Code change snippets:
········
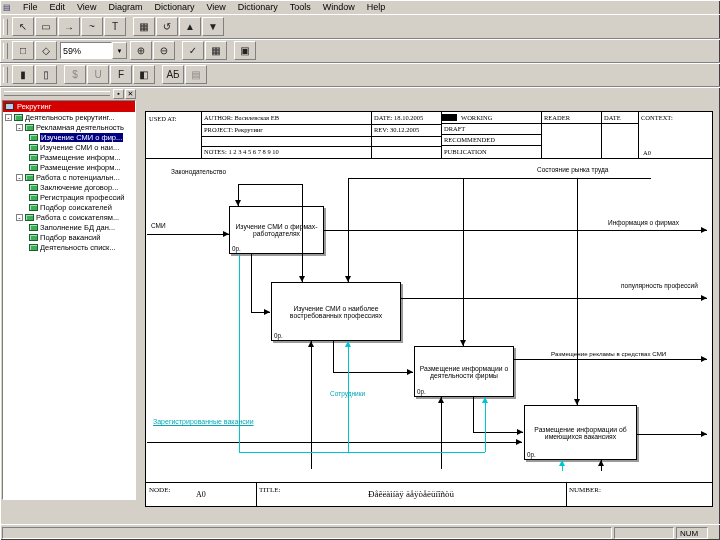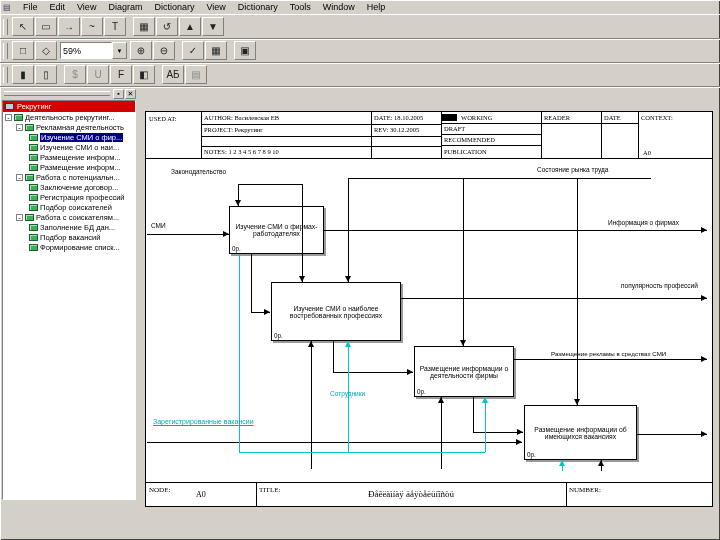--- a/index.html
+++ b/index.html
@@ -201,7 +201,7 @@
       </div>
       <div class="titem lv2">
         <span class="ticon"></span>
-        <span class="tlabel">Формирование списк...</span>
+        <span class="tlabel">Деятельность списк...</span>
       </div>
     </div>
   </div>

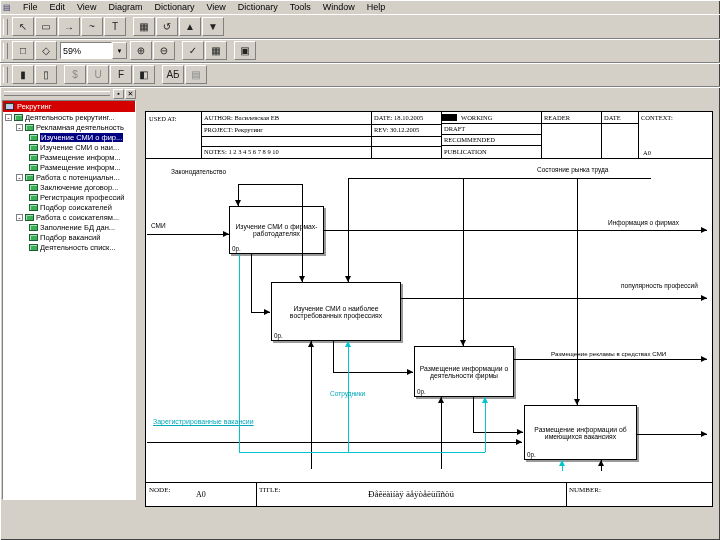--- a/index.html
+++ b/index.html
@@ -326,6 +326,11 @@
     <span class="ktext" style="left:423px;top:374px;font-size:7px">NUMBER:</span>
   </div>
 
+  <div id="statusbar">
+    <div class="spanel" style="margin-left:2px;width:610px"></div>
+    <div class="spanel" style="width:60px"></div>
+    <div class="spanel" style="width:32px">NUM</div>
+  </div>
 
 </div>
 

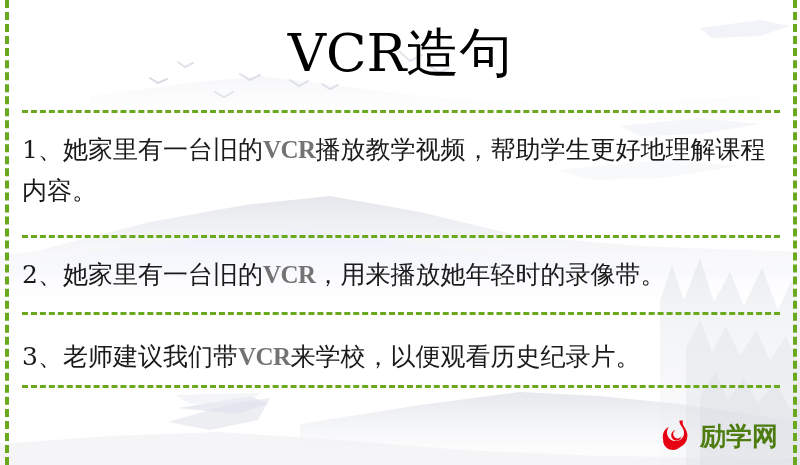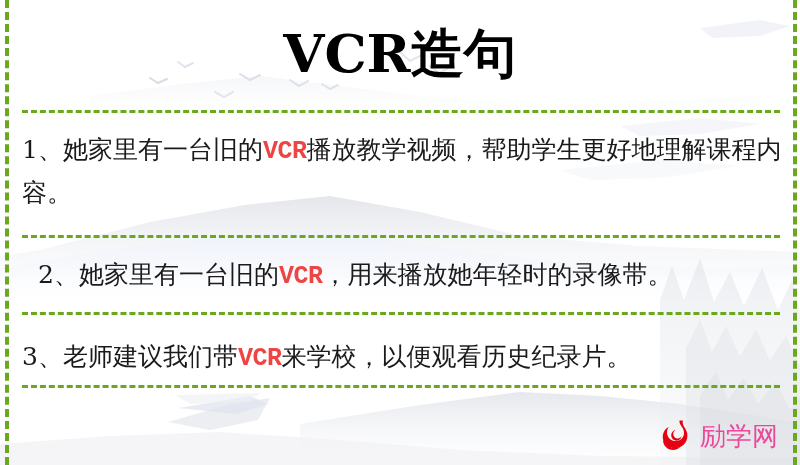--- a/index.html
+++ b/index.html
@@ -79,7 +79,7 @@
     text-align: center;
     font-size: 53px;
     line-height: 64px;
-    font-weight: bold;
+    font-weight: normal;
     color: #000000;
     letter-spacing: 0px;
     white-space: nowrap;

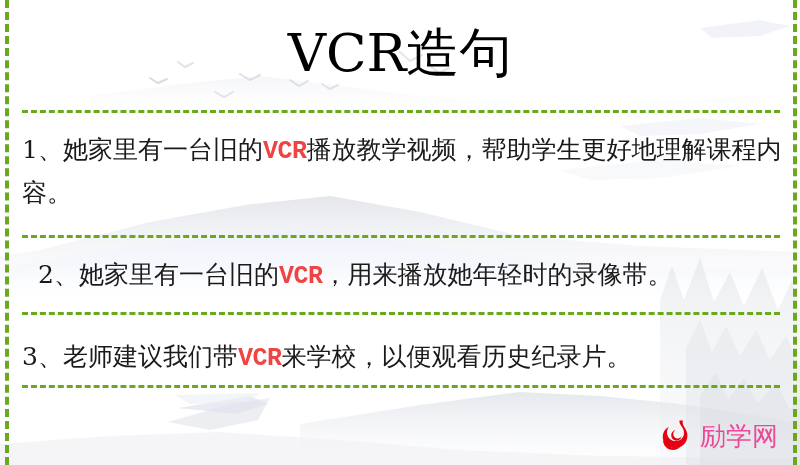--- a/index.html
+++ b/index.html
@@ -101,9 +101,9 @@
   .s3 { top: 336px; }
 
   .kw {
-    color: #ef4444;
+    color: #737373;
     font-weight: bold;
-    font-family: Liberation Mono, monospace;
+    font-family: Liberation Serif, serif;
     letter-spacing: -0.5px;
   }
········
— WHAT TO DO —
Drop the pictures, then transcribe the lines from the one containing "text-align: center;" to the end of the data above, exactly and nothing more.

— EXERCISE RESULT —
     text-align: center;
     font-size: 53px;
     line-height: 64px;
-    font-weight: bold;
+    font-weight: normal;
     color: #000000;
     letter-spacing: 0px;
     white-space: nowrap;

--- a/index.html
+++ b/index.html
@@ -101,9 +101,9 @@
   .s3 { top: 336px; }
 
   .kw {
-    color: #ef4444;
+    color: #737373;
     font-weight: bold;
-    font-family: Liberation Mono, monospace;
+    font-family: Liberation Serif, serif;
     letter-spacing: -0.5px;
   }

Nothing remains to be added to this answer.